■ Required action
When the listing below reaches the line that has "ring dip: (445, 1198)", start reproducing exactly; stop after the line that has "middle mcp: (142, 104)", and drop the pictures.

Top of Provided material

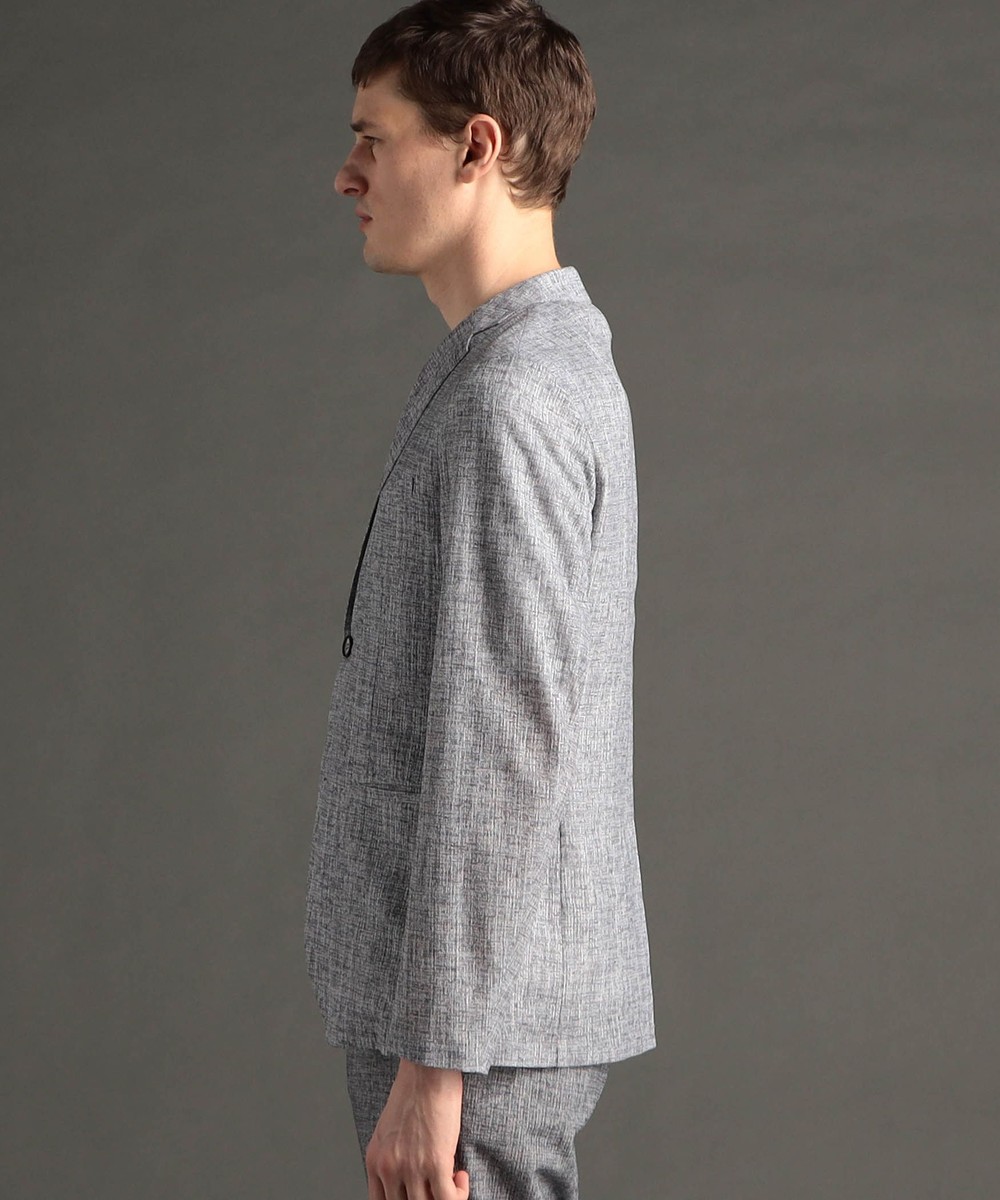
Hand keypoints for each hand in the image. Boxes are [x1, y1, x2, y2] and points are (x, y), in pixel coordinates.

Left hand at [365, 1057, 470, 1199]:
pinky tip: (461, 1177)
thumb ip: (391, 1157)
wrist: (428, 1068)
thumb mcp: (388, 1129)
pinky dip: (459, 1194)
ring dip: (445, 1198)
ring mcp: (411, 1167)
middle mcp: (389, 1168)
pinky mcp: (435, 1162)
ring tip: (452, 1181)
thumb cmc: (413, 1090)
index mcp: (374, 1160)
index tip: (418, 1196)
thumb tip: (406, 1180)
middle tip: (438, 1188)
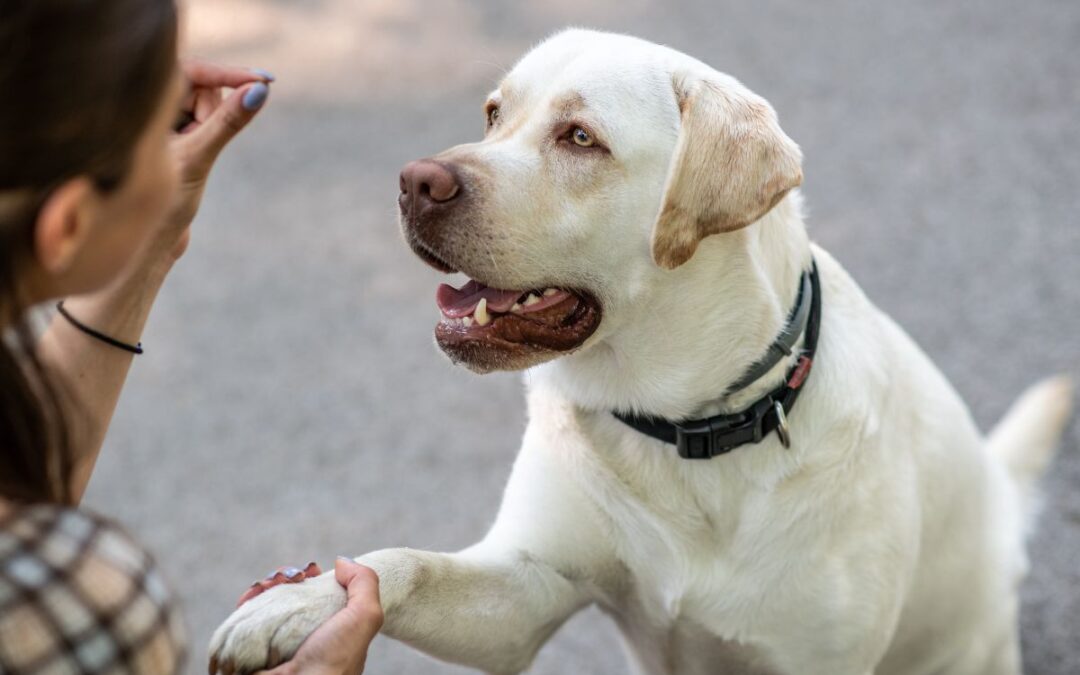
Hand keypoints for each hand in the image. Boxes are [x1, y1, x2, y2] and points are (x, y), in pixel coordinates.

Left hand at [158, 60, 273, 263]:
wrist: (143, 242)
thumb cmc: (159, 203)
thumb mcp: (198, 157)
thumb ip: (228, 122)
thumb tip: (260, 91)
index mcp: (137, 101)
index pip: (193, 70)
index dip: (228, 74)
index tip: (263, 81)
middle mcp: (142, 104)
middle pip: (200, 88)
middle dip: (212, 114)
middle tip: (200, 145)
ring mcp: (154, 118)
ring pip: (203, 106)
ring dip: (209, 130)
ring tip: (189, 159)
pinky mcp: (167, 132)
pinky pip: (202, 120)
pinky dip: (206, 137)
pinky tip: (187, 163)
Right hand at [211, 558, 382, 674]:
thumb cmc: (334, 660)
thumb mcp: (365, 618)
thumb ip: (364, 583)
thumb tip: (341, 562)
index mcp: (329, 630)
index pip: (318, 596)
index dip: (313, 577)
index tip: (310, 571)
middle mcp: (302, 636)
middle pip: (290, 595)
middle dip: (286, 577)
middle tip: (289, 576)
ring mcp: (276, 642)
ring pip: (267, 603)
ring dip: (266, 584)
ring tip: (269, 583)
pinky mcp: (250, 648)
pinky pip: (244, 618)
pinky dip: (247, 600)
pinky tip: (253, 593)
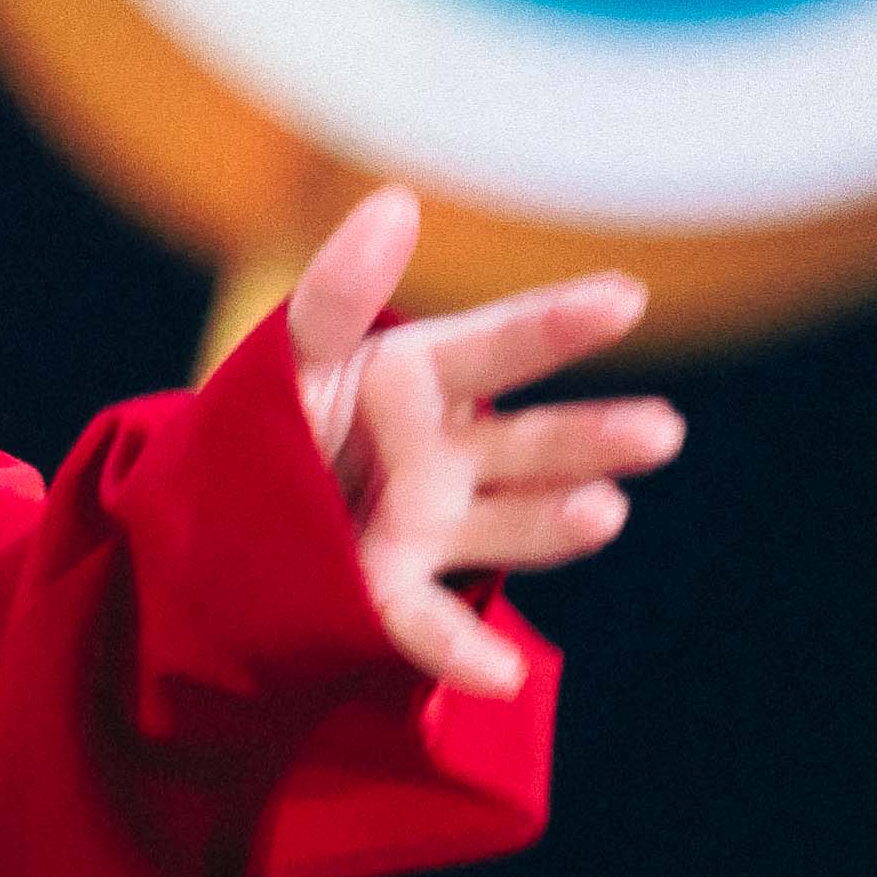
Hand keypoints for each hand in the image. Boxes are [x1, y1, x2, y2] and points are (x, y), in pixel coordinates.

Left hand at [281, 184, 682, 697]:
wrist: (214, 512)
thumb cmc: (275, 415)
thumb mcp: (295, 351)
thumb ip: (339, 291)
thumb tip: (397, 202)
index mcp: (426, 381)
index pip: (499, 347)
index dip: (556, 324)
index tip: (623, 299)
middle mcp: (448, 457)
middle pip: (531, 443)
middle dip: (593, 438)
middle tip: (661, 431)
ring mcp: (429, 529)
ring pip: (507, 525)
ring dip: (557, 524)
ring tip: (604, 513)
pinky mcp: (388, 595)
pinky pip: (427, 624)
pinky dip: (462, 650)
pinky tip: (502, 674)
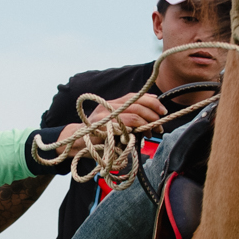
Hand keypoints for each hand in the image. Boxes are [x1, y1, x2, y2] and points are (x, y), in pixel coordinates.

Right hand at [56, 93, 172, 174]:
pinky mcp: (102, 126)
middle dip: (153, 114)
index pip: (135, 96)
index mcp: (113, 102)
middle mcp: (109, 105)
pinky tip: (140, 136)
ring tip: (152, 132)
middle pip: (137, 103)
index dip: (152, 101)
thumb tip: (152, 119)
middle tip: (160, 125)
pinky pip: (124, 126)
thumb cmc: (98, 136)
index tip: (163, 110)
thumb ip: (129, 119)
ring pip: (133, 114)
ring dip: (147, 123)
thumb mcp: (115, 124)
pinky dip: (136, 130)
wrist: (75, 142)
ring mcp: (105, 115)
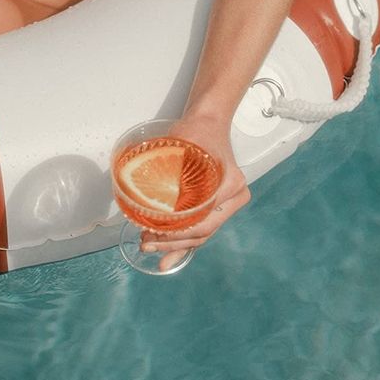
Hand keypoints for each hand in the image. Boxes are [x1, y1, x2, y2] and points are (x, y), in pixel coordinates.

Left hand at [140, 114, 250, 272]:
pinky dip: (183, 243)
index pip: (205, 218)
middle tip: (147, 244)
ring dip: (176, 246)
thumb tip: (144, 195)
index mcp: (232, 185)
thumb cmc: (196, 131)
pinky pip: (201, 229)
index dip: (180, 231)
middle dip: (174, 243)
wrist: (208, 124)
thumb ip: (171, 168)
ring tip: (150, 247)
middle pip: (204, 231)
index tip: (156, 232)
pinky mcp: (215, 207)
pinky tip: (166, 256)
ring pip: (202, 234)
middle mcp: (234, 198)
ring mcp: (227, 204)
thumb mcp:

Bottom of Provided material

■ Completed task
ring dip: (445, 1198)
ring mcp: (411, 1167)
middle mcp: (389, 1168)
pinky mcp: (435, 1162)
ring tip: (452, 1181)
thumb cmc: (413, 1090)
index mcp: (374, 1160)
index tip: (418, 1196)
thumb tip: (406, 1180)
middle tip: (438, 1188)
Hand keypoints for each hand in the image. Boxes are [x1, y1, x2, y2] and points are (x, y), in pixel coordinates.

Left hand at [158, 60, 273, 263]:
wrist: (143, 242)
thumb cmc: (159, 203)
thumb mcp: (198, 157)
thumb ip: (228, 122)
thumb tip: (260, 91)
index mcp: (137, 101)
index pip: (193, 70)
index dip: (228, 74)
index tip: (263, 81)
middle mcp: (142, 104)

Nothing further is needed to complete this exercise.